Associate Director of student wellness and accessibility, Jacqueline Anderson said the campus becoming smoke-free is “about the overall health for everyone, so people aren’t exposed to second hand smoke. Also contributing to making healthier choices by not having an individual smoke.”
According to the city of Toronto website, becoming smoke-free is encouraged as it makes “smoking less socially acceptable and reduce smoking visibility for youth.”
As the new smoke-free policy bans smoking alternatives such as vaping, Anderson said, the student wellness and accessibility centre provides nicotine alternatives that are available for both Humber and Guelph-Humber students.
Although the campus aims to promote healthier choices, many students are frustrated with the new policy.
“I think nobody likes coming to the sidewalk to smoke and I still see so many people smoking on campus,” remarked a Humber student, who asked to remain anonymous, as he smoked a cigarette on the sidewalk of Humberline Blvd.

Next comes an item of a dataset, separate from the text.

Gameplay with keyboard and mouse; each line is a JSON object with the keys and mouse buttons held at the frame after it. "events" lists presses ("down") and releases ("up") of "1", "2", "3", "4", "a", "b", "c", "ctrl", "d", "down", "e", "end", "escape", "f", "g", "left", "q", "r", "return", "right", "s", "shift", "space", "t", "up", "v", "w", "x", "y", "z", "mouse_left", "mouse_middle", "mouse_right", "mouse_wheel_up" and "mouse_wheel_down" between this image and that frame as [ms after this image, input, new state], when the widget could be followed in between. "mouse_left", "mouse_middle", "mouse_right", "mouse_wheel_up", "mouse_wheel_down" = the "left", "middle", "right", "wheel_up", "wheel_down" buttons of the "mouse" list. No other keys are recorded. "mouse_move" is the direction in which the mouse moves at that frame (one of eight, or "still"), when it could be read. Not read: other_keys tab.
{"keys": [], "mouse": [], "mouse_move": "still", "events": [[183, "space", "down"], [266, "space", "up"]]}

“They announced that this campus is a smoke free campus, but it’s not.”
Registered nurse at Humber, Dana Dwyer said “we have partnered with a program called Leave the Pack Behind.” The program runs out of Brock University.
With the new policy, the accessibility and wellness centre has arranged services for students who are looking to cut back or quit smoking altogether. The centre provides both nicotine patches and gums.
“The patches can be worn all day. It has that release of nicotine for students. Generally, it’s more for quitting smoking but at the same time if some students need that, they’re not able to function without smoking, then [the patch] is something they could use as well,”
“Ultimately, we want to make it easy and as accessible for students as possible to be able to quit smoking,” Dwyer said.